*** Material shown ***
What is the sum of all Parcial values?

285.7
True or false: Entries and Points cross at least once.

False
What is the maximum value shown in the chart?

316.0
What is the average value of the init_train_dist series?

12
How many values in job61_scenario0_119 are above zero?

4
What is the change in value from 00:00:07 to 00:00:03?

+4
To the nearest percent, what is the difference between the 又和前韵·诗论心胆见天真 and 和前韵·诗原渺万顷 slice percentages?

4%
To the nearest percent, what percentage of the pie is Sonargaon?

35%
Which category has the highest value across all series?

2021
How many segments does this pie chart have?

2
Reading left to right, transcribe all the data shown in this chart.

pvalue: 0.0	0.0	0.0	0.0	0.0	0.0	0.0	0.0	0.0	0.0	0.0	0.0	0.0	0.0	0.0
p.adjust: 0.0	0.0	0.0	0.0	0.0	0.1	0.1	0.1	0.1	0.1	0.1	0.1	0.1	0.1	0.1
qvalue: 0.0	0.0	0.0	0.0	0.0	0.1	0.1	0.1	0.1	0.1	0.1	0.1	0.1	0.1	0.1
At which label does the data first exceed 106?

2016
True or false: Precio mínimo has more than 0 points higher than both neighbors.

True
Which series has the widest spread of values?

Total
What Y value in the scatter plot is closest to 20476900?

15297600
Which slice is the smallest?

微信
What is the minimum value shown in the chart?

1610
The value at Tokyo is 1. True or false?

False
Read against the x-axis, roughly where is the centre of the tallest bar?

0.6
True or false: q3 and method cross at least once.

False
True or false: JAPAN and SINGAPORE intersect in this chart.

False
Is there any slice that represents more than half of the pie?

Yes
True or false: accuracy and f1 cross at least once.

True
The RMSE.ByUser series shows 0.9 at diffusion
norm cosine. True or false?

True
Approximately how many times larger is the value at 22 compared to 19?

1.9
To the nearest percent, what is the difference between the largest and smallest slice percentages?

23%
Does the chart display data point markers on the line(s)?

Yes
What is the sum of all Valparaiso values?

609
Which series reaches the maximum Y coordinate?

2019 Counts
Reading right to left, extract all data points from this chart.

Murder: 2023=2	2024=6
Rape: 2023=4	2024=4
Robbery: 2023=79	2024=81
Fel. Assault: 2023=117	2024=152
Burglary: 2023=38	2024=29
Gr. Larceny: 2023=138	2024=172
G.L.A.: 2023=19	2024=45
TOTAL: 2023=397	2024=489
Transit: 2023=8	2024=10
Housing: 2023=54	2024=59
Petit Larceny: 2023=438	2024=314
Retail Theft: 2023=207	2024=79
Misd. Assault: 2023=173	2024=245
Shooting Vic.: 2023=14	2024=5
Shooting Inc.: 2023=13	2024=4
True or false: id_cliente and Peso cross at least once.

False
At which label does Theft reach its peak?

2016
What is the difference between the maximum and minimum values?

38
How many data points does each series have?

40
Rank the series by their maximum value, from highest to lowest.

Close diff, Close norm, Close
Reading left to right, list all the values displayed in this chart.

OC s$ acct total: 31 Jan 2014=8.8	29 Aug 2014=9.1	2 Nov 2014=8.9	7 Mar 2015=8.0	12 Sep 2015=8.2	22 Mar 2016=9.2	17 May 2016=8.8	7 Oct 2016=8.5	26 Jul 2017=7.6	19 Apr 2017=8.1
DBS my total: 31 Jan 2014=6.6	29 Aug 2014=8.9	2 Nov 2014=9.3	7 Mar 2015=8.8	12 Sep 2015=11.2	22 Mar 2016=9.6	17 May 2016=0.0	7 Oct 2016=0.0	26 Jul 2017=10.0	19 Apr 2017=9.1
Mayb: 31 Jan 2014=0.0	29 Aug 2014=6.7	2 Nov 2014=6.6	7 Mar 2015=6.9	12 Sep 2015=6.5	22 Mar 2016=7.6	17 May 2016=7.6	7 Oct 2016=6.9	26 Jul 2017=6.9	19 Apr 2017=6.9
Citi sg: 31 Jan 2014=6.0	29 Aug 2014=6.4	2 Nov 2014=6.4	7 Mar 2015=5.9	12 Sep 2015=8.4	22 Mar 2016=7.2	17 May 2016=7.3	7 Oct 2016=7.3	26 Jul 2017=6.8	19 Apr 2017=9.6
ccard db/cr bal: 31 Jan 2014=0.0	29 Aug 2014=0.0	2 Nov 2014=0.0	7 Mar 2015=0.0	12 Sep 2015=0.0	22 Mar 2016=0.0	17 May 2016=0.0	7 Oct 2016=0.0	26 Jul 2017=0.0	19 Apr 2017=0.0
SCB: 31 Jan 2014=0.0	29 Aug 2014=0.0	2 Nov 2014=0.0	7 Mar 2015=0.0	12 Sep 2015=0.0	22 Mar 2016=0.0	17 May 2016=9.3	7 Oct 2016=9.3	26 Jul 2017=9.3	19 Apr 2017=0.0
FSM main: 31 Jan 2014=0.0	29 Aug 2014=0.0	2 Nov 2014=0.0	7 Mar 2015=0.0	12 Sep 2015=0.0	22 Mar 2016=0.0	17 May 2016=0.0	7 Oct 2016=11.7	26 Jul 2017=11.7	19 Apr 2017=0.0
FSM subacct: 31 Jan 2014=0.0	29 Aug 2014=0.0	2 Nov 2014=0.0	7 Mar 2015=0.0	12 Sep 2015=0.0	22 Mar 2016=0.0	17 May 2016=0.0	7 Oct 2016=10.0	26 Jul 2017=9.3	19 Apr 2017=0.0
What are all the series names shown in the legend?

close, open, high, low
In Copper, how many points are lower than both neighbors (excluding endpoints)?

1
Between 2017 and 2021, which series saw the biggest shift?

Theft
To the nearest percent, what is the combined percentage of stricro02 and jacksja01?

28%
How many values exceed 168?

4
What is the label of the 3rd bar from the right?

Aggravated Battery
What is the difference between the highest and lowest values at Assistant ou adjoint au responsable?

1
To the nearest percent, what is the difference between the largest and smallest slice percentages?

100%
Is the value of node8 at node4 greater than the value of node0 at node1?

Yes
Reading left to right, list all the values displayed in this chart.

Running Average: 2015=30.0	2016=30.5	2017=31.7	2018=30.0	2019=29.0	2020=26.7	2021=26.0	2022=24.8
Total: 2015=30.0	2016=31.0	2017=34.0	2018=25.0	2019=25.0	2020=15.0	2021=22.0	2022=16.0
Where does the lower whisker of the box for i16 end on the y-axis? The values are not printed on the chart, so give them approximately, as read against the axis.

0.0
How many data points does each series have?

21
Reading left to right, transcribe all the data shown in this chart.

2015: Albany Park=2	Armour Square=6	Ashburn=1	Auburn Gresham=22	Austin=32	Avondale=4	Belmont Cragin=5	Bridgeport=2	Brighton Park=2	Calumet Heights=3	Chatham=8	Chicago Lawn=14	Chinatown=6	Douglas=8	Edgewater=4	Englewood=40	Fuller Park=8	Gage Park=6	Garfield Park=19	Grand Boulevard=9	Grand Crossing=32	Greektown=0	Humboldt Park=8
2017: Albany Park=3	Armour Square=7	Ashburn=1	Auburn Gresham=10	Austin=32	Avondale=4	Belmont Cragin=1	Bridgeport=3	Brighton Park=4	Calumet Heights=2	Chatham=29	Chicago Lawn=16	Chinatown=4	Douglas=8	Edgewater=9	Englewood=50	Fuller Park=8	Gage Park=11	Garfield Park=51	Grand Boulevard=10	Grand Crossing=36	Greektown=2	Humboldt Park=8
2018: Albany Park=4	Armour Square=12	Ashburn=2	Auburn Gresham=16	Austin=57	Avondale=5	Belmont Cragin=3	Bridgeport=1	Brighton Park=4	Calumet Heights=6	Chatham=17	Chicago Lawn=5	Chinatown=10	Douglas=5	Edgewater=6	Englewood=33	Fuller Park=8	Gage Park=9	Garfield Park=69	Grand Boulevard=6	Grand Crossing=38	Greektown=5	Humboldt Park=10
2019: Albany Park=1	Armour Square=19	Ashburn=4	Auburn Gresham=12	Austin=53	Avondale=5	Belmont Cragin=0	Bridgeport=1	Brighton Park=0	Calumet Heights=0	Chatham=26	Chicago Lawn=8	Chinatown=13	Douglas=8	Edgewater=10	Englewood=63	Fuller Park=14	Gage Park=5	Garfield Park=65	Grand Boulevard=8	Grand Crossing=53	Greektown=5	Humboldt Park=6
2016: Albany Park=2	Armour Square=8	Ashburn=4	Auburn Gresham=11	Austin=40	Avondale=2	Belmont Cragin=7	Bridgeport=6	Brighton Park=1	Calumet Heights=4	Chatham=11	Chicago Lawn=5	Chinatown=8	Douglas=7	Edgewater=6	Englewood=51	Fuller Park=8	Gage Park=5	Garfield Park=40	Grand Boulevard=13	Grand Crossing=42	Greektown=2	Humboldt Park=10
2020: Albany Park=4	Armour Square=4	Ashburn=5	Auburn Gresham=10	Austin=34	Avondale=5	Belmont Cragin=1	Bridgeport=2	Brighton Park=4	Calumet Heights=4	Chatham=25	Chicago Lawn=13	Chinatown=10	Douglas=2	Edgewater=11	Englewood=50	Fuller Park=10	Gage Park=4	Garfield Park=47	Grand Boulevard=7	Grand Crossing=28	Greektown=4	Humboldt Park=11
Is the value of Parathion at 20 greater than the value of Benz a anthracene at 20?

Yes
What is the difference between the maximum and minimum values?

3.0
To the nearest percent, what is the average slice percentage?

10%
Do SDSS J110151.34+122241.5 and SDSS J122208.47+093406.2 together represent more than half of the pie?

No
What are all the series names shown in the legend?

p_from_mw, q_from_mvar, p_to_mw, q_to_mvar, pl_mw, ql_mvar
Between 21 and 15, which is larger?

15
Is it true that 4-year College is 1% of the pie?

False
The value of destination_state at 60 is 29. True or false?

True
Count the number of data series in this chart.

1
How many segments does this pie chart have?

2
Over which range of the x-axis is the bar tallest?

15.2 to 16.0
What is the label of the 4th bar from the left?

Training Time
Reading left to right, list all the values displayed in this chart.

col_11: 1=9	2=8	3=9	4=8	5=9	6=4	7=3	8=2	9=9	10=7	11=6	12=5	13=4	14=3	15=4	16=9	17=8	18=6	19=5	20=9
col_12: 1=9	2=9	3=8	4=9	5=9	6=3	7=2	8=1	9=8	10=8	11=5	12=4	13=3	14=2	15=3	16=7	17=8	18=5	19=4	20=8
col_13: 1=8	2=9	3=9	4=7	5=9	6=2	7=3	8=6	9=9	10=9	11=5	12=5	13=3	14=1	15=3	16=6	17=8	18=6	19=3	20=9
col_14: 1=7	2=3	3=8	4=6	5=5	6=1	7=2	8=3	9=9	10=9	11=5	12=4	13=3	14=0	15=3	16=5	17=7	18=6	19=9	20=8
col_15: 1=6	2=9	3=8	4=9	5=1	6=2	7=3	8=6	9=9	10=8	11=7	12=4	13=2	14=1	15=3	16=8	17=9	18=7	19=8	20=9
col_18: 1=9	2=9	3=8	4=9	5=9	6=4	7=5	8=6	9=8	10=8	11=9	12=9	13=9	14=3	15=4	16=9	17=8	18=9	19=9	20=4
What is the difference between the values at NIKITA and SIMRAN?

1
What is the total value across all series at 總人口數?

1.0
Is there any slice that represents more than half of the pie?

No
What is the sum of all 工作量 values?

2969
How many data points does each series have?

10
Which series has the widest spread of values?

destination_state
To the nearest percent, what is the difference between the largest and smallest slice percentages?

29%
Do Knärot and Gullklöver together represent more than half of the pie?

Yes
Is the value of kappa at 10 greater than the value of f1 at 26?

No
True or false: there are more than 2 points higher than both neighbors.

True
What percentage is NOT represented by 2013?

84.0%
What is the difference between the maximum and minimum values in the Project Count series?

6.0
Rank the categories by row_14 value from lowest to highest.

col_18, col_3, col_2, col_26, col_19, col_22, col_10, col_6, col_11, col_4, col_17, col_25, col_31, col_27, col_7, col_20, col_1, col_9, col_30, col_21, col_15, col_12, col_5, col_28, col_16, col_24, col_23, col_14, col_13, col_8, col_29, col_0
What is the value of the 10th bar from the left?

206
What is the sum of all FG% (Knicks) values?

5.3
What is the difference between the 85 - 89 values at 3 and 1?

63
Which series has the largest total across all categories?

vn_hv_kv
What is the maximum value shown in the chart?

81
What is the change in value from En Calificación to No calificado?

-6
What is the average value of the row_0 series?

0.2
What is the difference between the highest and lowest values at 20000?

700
*** End of Material shown ***
**Directions for this task**
Pick out and copy every line in the entries above that contains the word "tallest".

**Written solution**
Read against the x-axis, roughly where is the centre of the tallest bar?
Over which range of the x-axis is the bar tallest?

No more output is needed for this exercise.